● What this exercise asks:
(1) In the mailing-list thread on 32-bit and 64-bit decimals, how many digits of precision do the TPC-H decimal columns need?
(2) Write what comes next in the mailing-list thread on 32-bit and 64-bit decimals, picking up after its last sentence.

Re: [Discuss][Format] Add 32-bit and 64-bit Decimals

Jorge Cardoso Leitão Tue, 08 Mar 2022 12:59:49 -0800

Agreed.

Also, I would like to revise my previous comment about the small risk.
While prototyping this I did hit some bumps. They primary came from two
reasons:


* I was unable to find arrow/json files in the arrow-testing generated
files with a non-default decimal bitwidth (I think we only have the
on-the-fly generated file in archery)
* the FFI interface has a default decimal of 128 (`d:{precision}:{scale}`)
and implementations may not support the 256 case (e.g. Rust has no native
i256). For these cases, this could be the first non-default decimal
implementation.

So, maybe we follow the standard procedure?

Best,
Jorge



On Tue, Mar 8, 2022 at 9:22 PM Micah Kornfield <emkornfi...@gmail.com>
wrote:

> >
> > I’d also like to chime in in favor of 32- and 64-bit decimals because
> > it’ll help achieve better performance on TPC-H (and maybe other
> > benchmarks). The decimal columns need only 12 digits of precision, for
> > which a 64-bit decimal is sufficient. It’s currently wasteful to use a
> > 128-bit decimal. You can technically use a float too, but I expect 64-bit
> > decimal to be faster.
>
>
> We should be careful here.  If this assumes loading from Parquet or other
> file formats currently in the library, arbitrarily changing the type to
> load the minimum data-length possible could break users, this should
> probably be a configuration option.  This also reminds me I think there is
> some technical debt with decimals and parquet.

● Given entries:
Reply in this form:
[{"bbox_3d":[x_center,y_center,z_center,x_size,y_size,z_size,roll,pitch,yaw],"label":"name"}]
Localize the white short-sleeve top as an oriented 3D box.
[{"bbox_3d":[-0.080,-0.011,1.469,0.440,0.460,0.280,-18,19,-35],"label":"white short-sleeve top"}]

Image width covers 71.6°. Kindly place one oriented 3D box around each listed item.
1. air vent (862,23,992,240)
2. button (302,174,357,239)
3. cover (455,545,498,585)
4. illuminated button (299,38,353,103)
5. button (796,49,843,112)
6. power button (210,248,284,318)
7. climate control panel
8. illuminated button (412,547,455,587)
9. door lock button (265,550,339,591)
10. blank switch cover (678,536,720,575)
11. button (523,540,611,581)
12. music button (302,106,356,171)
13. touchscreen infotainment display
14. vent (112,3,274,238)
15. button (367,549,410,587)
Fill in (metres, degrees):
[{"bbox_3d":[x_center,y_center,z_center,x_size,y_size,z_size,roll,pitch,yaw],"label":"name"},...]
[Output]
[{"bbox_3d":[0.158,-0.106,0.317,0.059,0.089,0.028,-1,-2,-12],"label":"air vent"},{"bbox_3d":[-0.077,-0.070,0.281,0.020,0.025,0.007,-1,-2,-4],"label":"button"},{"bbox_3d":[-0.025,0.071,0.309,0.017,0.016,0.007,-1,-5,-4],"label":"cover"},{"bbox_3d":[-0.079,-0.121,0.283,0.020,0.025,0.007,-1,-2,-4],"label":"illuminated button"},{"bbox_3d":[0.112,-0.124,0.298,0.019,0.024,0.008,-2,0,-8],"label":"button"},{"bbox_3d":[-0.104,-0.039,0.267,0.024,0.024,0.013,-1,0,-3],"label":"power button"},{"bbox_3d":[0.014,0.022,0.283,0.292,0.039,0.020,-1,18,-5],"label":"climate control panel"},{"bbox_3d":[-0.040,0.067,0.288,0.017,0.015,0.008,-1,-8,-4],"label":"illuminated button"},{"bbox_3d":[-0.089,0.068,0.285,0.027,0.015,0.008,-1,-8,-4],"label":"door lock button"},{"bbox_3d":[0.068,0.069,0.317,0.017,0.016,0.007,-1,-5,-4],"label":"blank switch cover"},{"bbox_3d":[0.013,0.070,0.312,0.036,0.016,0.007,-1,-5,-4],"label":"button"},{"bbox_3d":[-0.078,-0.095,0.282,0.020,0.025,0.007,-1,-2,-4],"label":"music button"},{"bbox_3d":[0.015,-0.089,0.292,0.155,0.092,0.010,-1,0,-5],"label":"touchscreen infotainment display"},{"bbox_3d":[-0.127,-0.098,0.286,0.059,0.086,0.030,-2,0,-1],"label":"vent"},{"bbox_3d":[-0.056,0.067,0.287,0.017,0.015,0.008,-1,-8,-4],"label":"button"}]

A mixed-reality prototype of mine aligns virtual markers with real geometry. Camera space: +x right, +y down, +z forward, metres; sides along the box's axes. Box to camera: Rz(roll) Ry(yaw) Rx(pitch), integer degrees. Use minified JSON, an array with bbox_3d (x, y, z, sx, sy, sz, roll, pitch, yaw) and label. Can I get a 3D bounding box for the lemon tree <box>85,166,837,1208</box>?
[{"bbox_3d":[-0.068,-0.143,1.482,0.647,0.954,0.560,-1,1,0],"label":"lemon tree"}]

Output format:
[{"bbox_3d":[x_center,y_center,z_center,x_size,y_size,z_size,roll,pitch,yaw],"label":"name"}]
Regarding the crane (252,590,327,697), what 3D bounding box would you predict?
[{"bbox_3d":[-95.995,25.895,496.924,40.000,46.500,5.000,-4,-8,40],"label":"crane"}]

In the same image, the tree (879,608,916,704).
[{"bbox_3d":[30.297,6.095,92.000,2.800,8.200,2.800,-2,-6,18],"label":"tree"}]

● Outputs by task:
(1) They need only 12 digits of precision.

(2)
>
> [1] https://issues.apache.org/jira/browse/ARROW-12022
>
> On Tue, Mar 8, 2022 at 11:05 AM Sasha Krassovsky <
> krassovskysa...@gmail.com>
> wrote:
>
> > I’d also like to chime in in favor of 32- and 64-bit decimals because
> > it’ll help achieve better performance on TPC-H (and maybe other
> > benchmarks). The decimal columns need only 12 digits of precision, for
> > which a 64-bit decimal is sufficient. It’s currently wasteful to use a
> > 128-bit decimal. You can technically use a float too, but I expect 64-bit
> > decimal to be faster.
> >
> > Sasha Krassovsky
> >
> > > 8 марта 2022 г., в 09:01, Micah Kornfield <emkornfi...@gmail.com>
> > написал(а):
> > >
> > > 
> > >>
> > >>
> > >> Do we want to keep the historical "C++ and Java" requirement or
> > >> do we want to make it a more flexible "two independent official
> > >> implementations", which could be for example C++ and Rust, Rust and
> > >> Java, etc.
> > >
> > >
> > > I think flexibility here is a good idea, I'd like to hear other
> opinions.
> > >
> > > For this particular case if there aren't volunteers to help out in
> > another
> > > implementation I'm willing to help with Java (I don't have bandwidth to
> > > do both C++ and Java).
> > >
> > > Cheers,
> > > -Micah
> > >
> > >> On Tue, Mar 8, 2022 at 8:23 AM Antoine Pitrou <anto...@python.org>
> > wrote:
> > >>
> > >>
> > >> Le 07/03/2022 à 20:26, Micah Kornfield a écrit :
> > >>>>
> > >>>> Relaxing from {128,256} to {32,64,128,256} seems a low risk
> > >>>> from an integration perspective, as implementations already need to
> > read
> > >>>> the bitwidth to select the appropriate physical representation (if
> > they
> > >>>> support it).
> > >>>
> > >>> I think there are two reasons for having implementations first.
> > >>> 1.  Lower risk bugs in implementation/spec.
> > >>> 2.  A mechanism to ensure that there is some boot-strapped coverage
> in
> > >>> commonly used reference implementations.
> > >>
> > >> That sounds reasonable.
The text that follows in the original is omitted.